The full listing, exactly as written and with no images, is the expected output.

↓↓↓

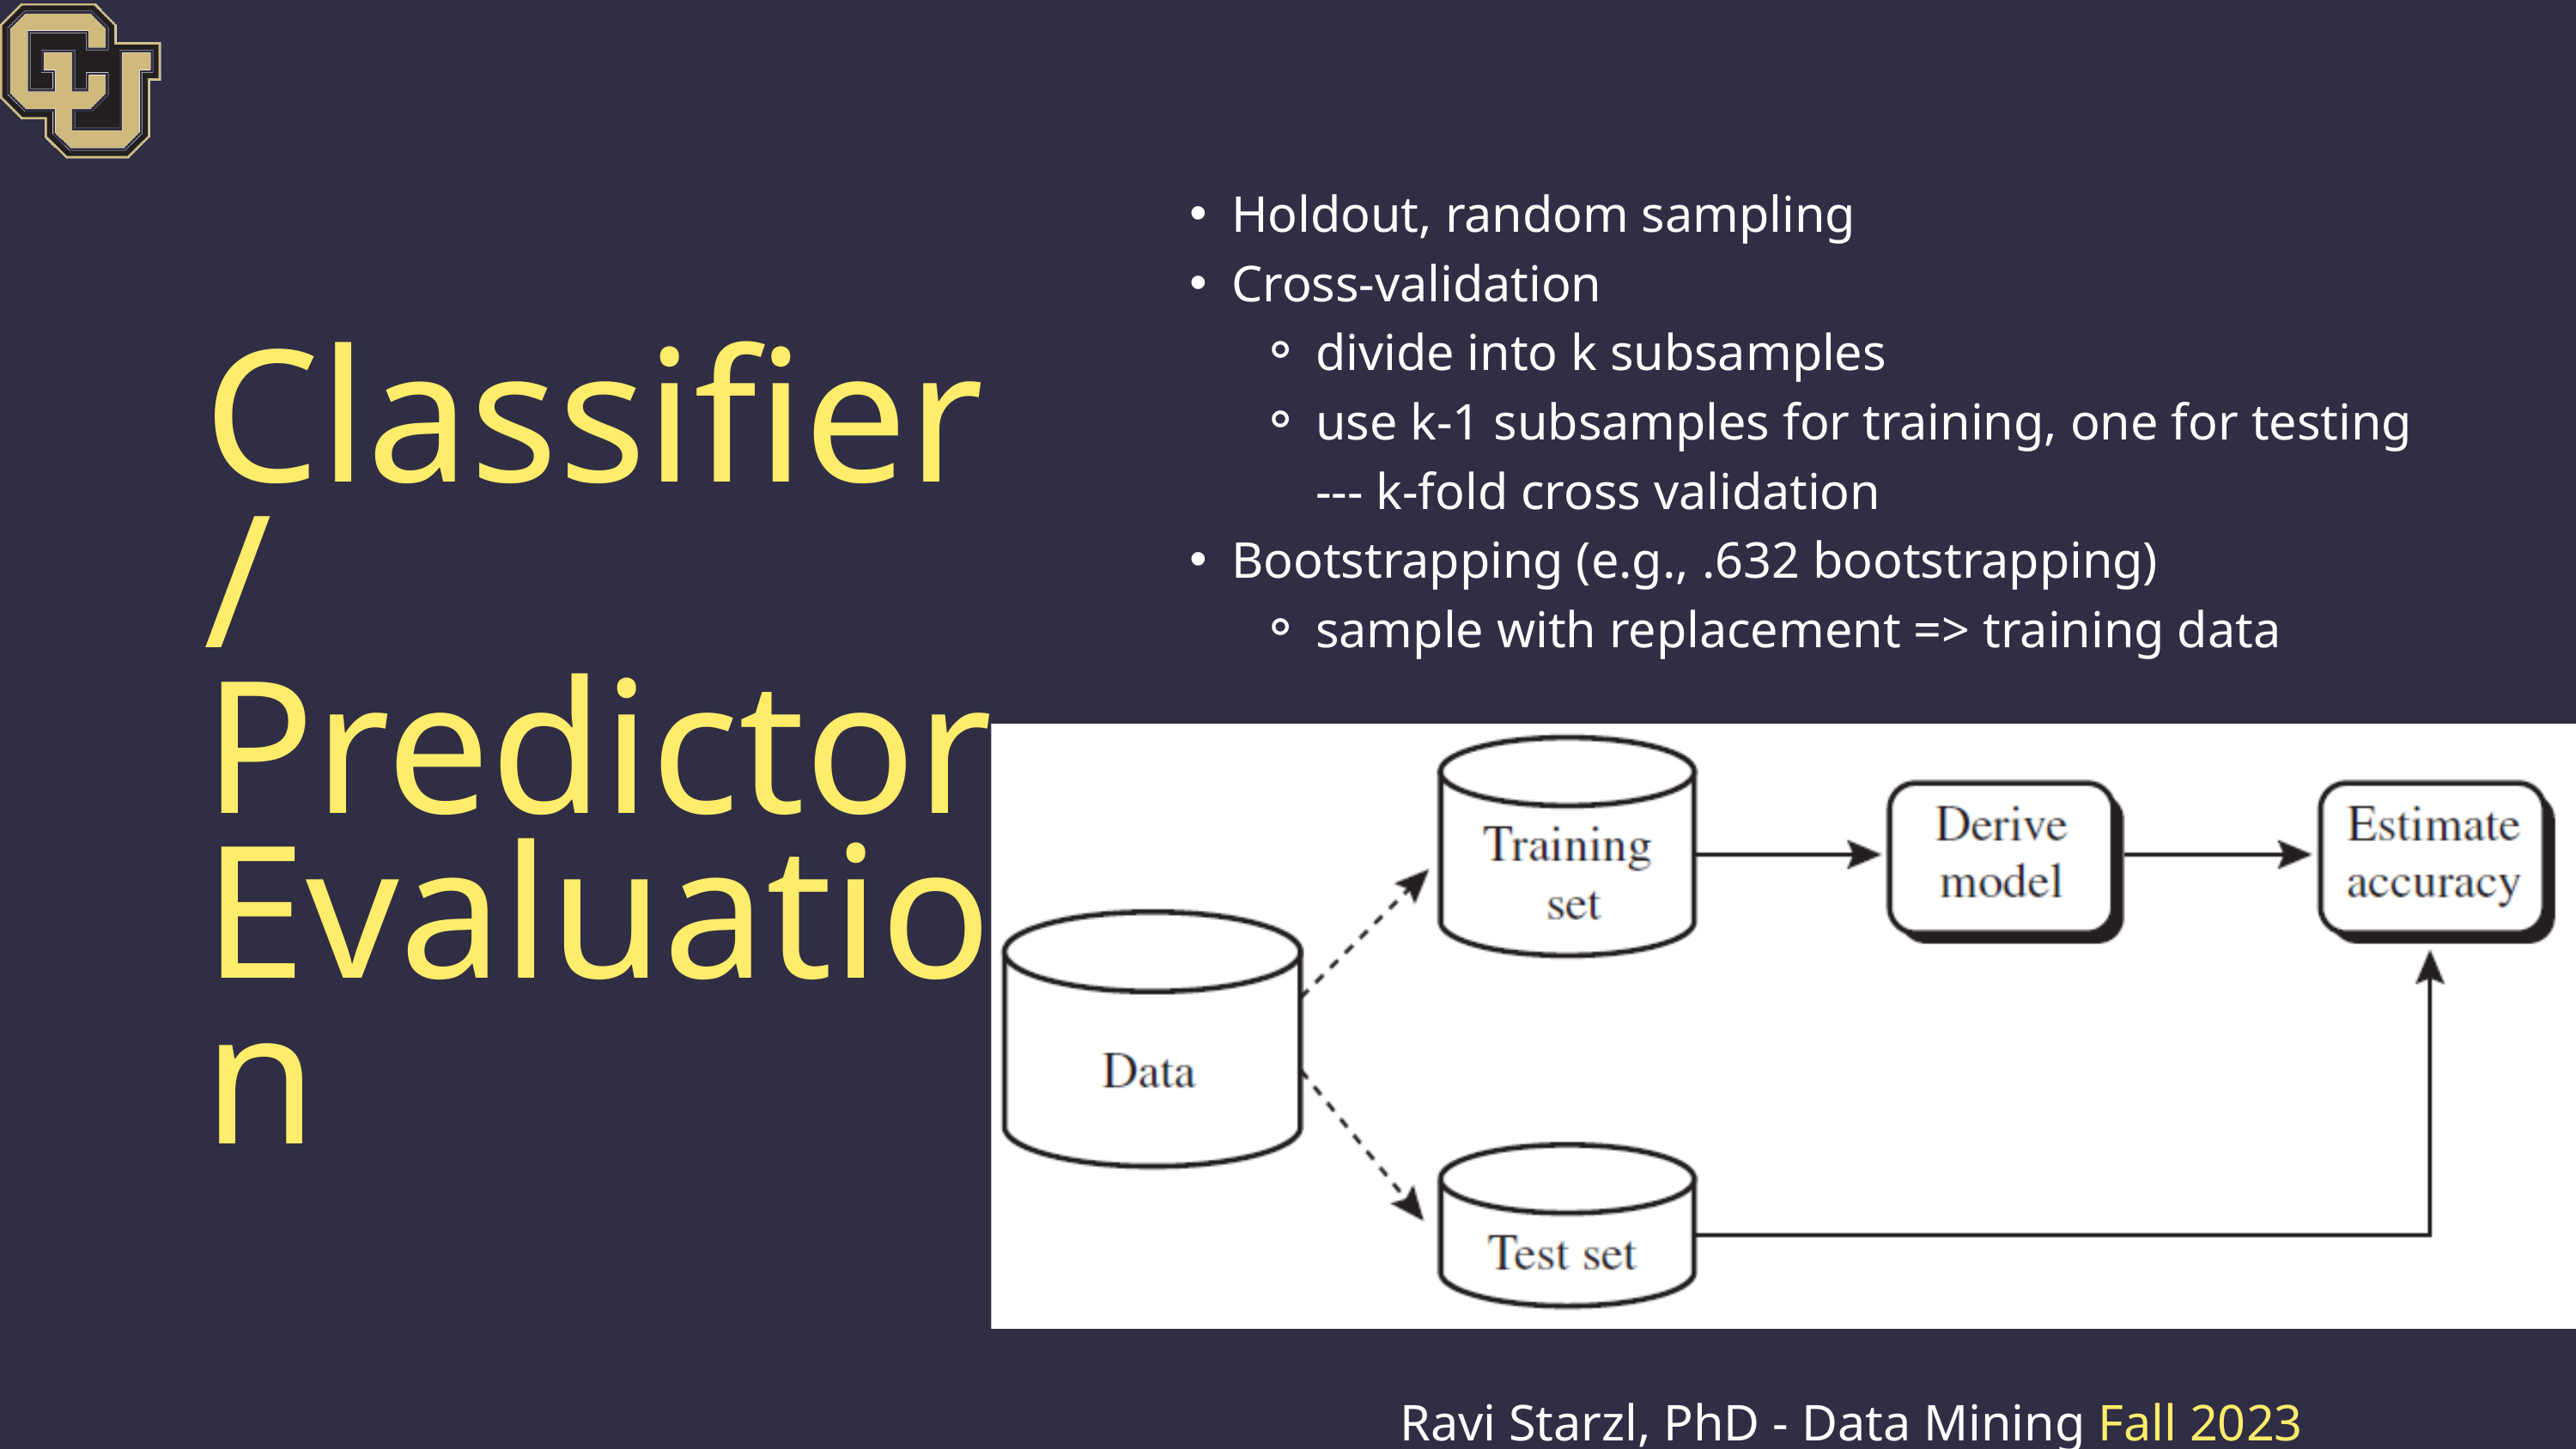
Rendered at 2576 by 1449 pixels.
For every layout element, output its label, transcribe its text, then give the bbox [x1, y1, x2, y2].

text_box Classifier / Predictor Evaluation [204, 354, 1099, 1180]
text_box Ravi Starzl, PhD - Data Mining Fall 2023 [1379, 1381, 2324, 1449]
text_box Holdout, random sampling Cross-validation divide into k subsamples use k-1 subsamples for training, one for testing --- k-fold cross validation Bootstrapping (e.g., .632 bootstrapping) sample with replacement => training data [1147, 173, 2432, 658]
text_box [0, 0, 171, 164]
text_box [991, 724, 2576, 1329]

↑↑↑

## [Solution to the exercise]
Rendered at 2576 by 1449 pixels.
For every layout element, output its label, transcribe its text, then give the bbox [x1, y1, x2, y2].

text_box Classifier / Predictor Evaluation [204, 354, 1099, 1180]
text_box Ravi Starzl, PhD - Data Mining Fall 2023 [1379, 1381, 2324, 1449]
text_box Holdout, random sampling Cross-validation divide into k subsamples use k-1 subsamples for training, one for testing --- k-fold cross validation Bootstrapping (e.g., .632 bootstrapping) sample with replacement => training data [1147, 173, 2432, 658]
text_box [0, 0, 171, 164]
text_box [991, 724, 2576, 1329]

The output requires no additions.